*** Data provided ***
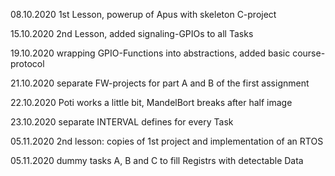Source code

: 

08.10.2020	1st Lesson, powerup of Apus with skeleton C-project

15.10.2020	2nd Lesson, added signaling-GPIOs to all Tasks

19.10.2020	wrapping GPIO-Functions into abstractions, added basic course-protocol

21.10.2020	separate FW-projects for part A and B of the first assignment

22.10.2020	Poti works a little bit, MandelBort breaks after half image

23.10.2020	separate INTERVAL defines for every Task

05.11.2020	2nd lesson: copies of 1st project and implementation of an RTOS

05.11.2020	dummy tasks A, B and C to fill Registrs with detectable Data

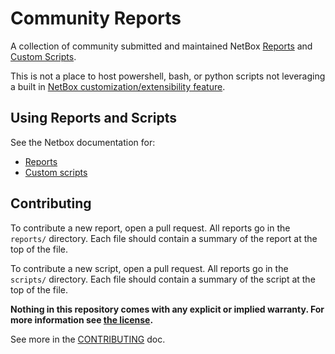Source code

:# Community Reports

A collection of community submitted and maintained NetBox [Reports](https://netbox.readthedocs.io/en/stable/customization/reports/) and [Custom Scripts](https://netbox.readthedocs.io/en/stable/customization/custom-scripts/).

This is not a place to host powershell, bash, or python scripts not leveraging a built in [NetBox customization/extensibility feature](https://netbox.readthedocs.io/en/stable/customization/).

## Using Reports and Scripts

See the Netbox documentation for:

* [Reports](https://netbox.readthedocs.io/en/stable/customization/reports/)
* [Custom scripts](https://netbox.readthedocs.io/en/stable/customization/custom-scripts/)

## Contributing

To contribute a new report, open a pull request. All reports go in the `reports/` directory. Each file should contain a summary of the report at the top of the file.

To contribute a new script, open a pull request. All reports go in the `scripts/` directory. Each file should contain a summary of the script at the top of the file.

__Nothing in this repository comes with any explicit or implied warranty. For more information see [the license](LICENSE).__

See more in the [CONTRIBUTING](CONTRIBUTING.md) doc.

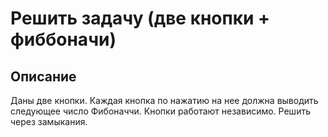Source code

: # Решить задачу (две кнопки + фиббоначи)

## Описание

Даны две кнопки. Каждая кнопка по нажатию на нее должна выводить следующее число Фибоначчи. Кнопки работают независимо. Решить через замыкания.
*** End of Data provided ***
*** Data provided ***
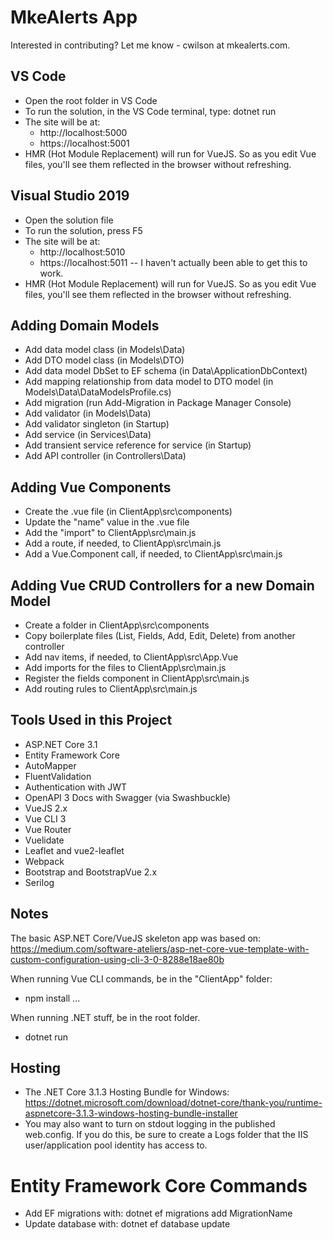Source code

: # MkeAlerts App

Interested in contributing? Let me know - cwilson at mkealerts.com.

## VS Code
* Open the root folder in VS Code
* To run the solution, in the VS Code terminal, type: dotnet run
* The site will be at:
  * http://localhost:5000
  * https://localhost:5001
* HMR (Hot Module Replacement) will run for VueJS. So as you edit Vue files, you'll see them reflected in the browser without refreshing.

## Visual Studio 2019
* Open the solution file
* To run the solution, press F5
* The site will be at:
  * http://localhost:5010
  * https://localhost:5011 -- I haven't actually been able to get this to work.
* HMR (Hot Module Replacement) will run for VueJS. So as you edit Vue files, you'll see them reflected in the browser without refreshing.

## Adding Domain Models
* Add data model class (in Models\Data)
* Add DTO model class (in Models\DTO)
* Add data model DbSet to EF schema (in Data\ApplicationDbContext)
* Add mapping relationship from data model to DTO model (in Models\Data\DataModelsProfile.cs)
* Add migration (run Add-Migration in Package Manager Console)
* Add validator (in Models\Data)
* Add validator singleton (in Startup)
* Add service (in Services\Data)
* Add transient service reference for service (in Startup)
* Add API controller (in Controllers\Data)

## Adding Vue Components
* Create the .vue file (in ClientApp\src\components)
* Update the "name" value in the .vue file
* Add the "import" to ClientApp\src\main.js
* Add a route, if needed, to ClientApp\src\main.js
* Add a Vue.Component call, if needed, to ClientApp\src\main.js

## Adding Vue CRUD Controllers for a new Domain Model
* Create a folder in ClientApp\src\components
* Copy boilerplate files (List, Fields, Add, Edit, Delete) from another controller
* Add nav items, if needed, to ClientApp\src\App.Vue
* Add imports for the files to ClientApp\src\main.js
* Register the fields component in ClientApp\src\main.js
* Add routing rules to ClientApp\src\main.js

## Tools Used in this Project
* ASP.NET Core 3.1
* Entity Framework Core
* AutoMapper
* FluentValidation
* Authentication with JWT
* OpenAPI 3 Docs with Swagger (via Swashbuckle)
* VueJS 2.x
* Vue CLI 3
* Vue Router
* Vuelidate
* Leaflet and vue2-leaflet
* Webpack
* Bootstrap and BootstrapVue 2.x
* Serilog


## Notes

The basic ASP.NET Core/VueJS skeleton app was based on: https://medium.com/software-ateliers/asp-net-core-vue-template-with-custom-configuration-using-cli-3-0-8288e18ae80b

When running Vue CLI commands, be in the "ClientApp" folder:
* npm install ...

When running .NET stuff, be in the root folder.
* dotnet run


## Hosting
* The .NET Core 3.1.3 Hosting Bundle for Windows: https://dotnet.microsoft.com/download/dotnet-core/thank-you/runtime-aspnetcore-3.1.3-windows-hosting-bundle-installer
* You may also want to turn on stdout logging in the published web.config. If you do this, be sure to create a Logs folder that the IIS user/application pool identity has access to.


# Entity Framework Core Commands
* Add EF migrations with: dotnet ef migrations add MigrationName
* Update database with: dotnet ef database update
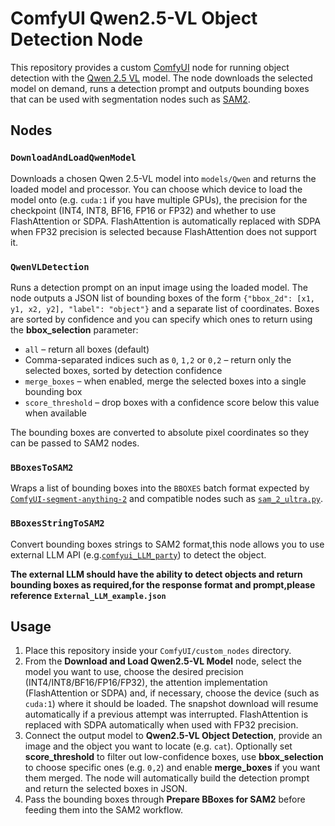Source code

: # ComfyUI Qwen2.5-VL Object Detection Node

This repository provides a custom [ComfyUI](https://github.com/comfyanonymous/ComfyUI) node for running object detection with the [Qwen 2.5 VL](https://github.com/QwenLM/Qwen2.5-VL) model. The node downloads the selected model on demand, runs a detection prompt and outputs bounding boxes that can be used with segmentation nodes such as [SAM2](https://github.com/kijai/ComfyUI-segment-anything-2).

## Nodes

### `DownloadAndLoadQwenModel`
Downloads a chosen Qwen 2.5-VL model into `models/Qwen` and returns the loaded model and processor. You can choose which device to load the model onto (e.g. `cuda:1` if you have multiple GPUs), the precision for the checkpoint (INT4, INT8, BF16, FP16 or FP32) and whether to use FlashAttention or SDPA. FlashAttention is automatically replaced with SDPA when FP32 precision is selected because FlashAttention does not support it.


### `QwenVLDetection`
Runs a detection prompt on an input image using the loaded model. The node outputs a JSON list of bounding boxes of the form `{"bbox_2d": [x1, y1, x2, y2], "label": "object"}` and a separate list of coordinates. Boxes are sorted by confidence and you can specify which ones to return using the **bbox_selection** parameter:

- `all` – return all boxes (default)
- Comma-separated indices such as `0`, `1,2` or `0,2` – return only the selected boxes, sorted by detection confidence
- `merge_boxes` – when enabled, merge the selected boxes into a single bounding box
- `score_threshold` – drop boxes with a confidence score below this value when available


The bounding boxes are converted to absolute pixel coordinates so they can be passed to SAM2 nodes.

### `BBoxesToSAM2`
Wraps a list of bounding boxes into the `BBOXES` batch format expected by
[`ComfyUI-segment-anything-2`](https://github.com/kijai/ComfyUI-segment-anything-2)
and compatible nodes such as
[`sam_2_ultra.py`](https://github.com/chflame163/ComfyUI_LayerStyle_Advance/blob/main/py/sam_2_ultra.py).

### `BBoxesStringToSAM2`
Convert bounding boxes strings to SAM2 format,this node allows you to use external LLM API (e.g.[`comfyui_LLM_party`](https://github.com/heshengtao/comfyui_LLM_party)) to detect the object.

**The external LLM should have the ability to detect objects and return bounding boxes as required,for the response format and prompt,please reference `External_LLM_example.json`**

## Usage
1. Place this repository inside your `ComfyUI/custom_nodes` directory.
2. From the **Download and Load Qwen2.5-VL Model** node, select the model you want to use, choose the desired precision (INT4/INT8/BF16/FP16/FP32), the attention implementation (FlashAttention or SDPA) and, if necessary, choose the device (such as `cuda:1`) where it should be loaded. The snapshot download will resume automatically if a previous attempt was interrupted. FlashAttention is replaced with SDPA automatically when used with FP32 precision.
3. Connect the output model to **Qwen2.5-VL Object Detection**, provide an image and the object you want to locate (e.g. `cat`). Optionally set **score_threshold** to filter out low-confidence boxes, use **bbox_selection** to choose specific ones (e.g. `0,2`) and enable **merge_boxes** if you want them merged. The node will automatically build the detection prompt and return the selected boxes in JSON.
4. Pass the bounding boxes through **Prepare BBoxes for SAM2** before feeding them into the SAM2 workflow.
*** End of Data provided ***
### Task instructions
From the records above, write out exactly the lines that begin at the line with "## Adding Vue CRUD" and end at the line with "Object Detection Node". Pictures must not appear in the output.

### Solution for this task
## Adding Vue CRUD Controllers for a new Domain Model
* Create a folder in ClientApp\src\components
* Copy boilerplate files (List, Fields, Add, Edit, Delete) from another controller
* Add nav items, if needed, to ClientApp\src\App.Vue
* Add imports for the files to ClientApp\src\main.js
* Register the fields component in ClientApp\src\main.js
* Add routing rules to ClientApp\src\main.js

## Tools Used in this Project
* ASP.NET Core 3.1
* Entity Framework Core
* AutoMapper
* FluentValidation
* Authentication with JWT
* OpenAPI 3 Docs with Swagger (via Swashbuckle)
* VueJS 2.x
* Vue CLI 3
* Vue Router
* Vuelidate
* Leaflet and vue2-leaflet
* Webpack
* Bootstrap and BootstrapVue 2.x
* Serilog


## Notes

The basic ASP.NET Core/VueJS skeleton app was based on: https://medium.com/software-ateliers/asp-net-core-vue-template-with-custom-configuration-using-cli-3-0-8288e18ae80b

When running Vue CLI commands, be in the "ClientApp" folder:
* npm install ...

When running .NET stuff, be in the root folder.
* dotnet run


## Hosting
* The .NET Core 3.1.3 Hosting Bundle for Windows: https://dotnet.microsoft.com/download/dotnet-core/thank-you/runtime-aspnetcore-3.1.3-windows-hosting-bundle-installer
* You may also want to turn on stdout logging in the published web.config. If you do this, be sure to create a Logs folder that the IIS user/application pool identity has access to.


# Entity Framework Core Commands
* Add EF migrations with: dotnet ef migrations add MigrationName
* Update database with: dotnet ef database update
Source code

: # ComfyUI Qwen2.5-VL Object Detection Node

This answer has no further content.